Shingles is a viral skin condition resulting from an infection with the varicella zoster virus, the same virus that causes chicken pox. Although the virus mentioned above can cause both shingles and chickenpox, the pattern of spread and symptoms are quite different. This article will focus on the causes, risk factors, and means of the spread of the disease from person to person.
What are Shingles?
Shingles, also called herpes zoster, is a viral infection that causes a painful skin rash. Unlike chicken pox, which is more common in winter/harmattan or dry season, shingles can occur anytime, irrespective of the season. Shingles are more common in the elderly, while children are more likely to have chicken pox.
Locally called Agba belt in the Southeastern parts of Nigeria. It is believed to be invoked upon people through diabolical means. Most people allude that once it crosses the midline, the individual would die.
Generally, shingles affect a skin dermatome on one side of the body. A dermatome is a skin area that is connected to a single nerve. The way your nervous system is arranged, nerves are in pairs – one on each side, the left, and right.
Since shingles affect a single nerve or more, it can appear to cross the midline if a pair of the same nerve is infected with the varicella-zoster virus at once, though this is rare.
The cause of death is not the crossing of the midline. The causes of death following shingles include a secondary bacterial infection, the virus spread to the brain, and the underlying disease that exposed the person to shingles. We will discuss complications in the subsequent series.
How shingles start
People who have shingles have had chicken pox in the past, mainly as children. After chickenpox rashes and symptoms have resolved, the virus goes to your nerve cells, where it stays quiet. It remains inactive there in the nerves that give you the sense of touch, temperature, and so on.
It remains inactive for years because your immune system works actively to keep the virus subdued.
However, once your immune system is depressed, the virus will quickly become active, multiply and cause shingles. The pain can precede the appearance of rashes. Once the rashes appear, they can take up to 4 weeks to heal. The duration can be shortened by antiviral treatment if commenced within 72 hours.
Some people are prone to having Shingles
Not everyone who suffered chicken pox as a child will have shingles later in life. The virus can be transmitted either through direct skin-to-skin contact or by inhaling infected droplets. The disease expressed after contact depends on whether the person has had chickenpox in the past or not.
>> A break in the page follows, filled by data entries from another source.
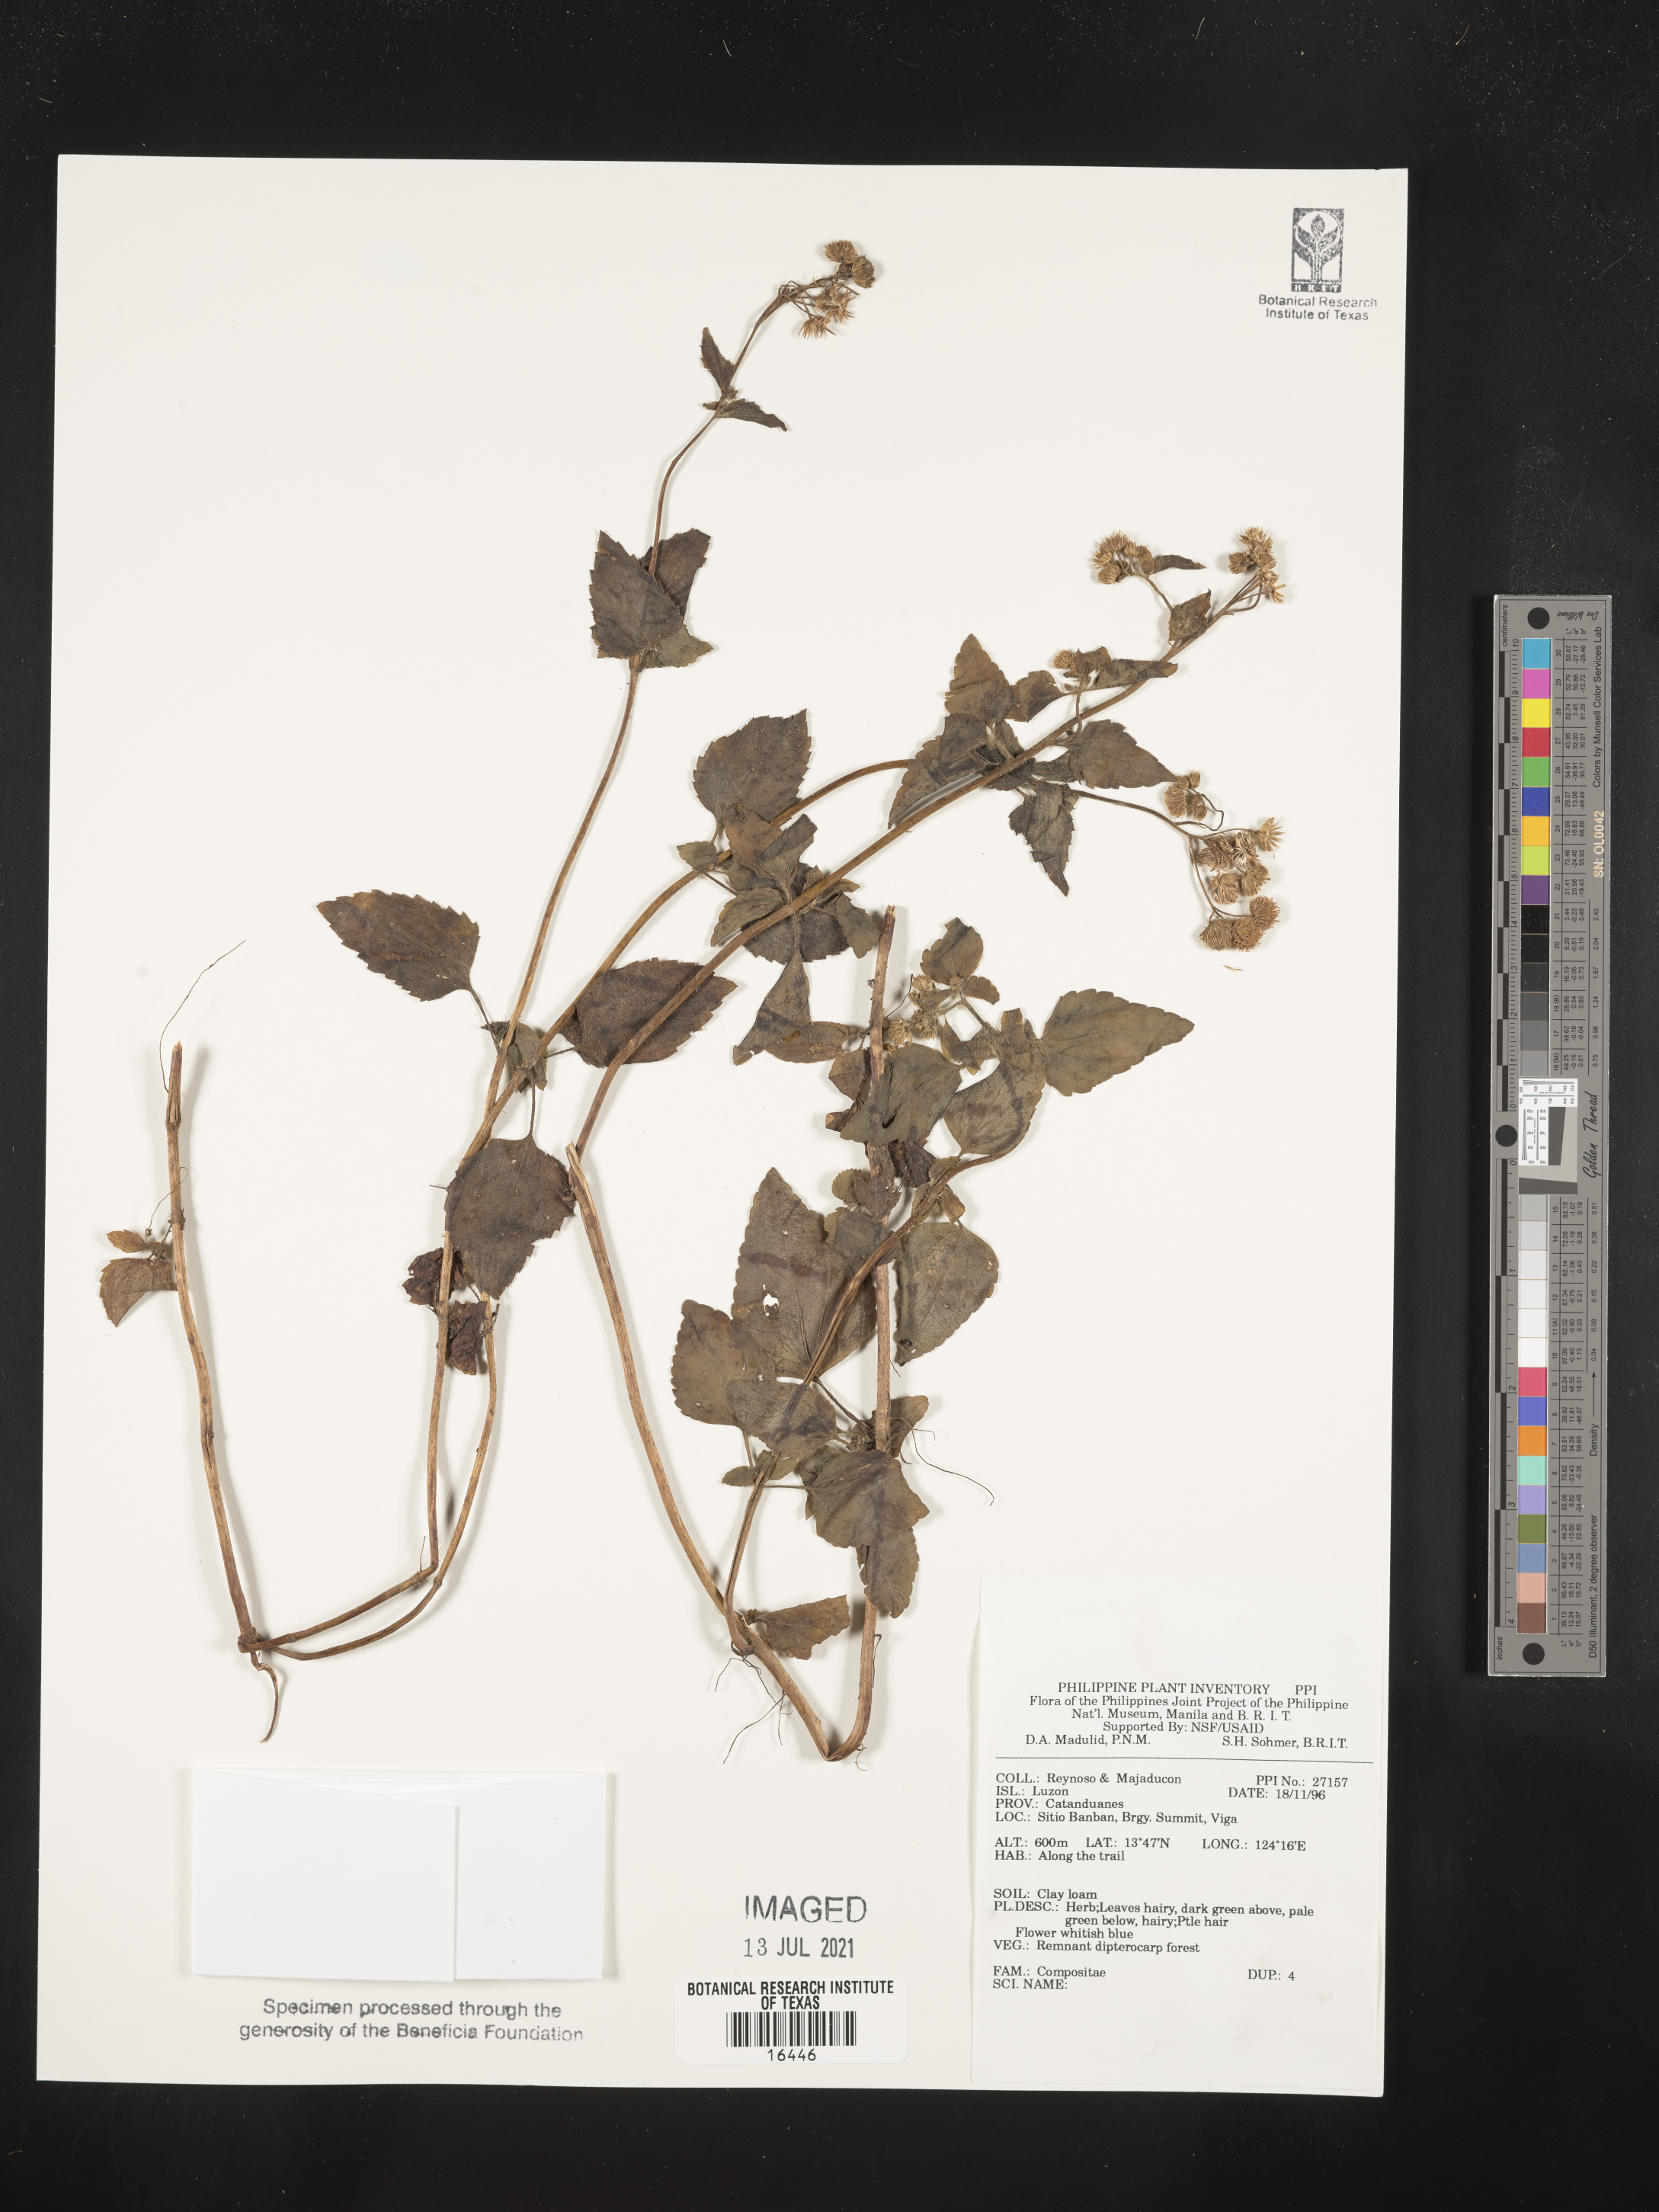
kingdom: Plantae
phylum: Tracheophyta
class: Magnoliopsida
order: Asterales
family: Asteraceae
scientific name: Asteraceae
The following have the highest risk of getting shingles when they have had chickenpox.
- People above 60 years
- People living with HIV
- People who have diabetes mellitus
- Being on drugs like steroids (e.g. prednisolone) when used for a long time
- Chemotherapy drugs.
- Cancer of any body part
- Stressful conditions like surgery
- Pregnant women
- Newborn babies less than a month old
Can you get shingles from an infected person?
Someone who has never had chickenpox can get chickenpox from contact with an individual with shingles. Chickenpox protects you from having it again because your immune system memorises it and forms a defense against reinfection. However, you can contract it again after at least 20 years. The fluid-filled rashes harbour the organism, which can be transmitted to cause either shingles or chickenpox. If the person has had chickenpox in the past, then contact may cause shingles in the setting of depressed immunity.
In summary, you are at risk of shingles only if you have had chickenpox. Shingles are highly contagious when the rashes are present and oozing fluid. Good personal hygiene and isolation can help reduce the risk of spread.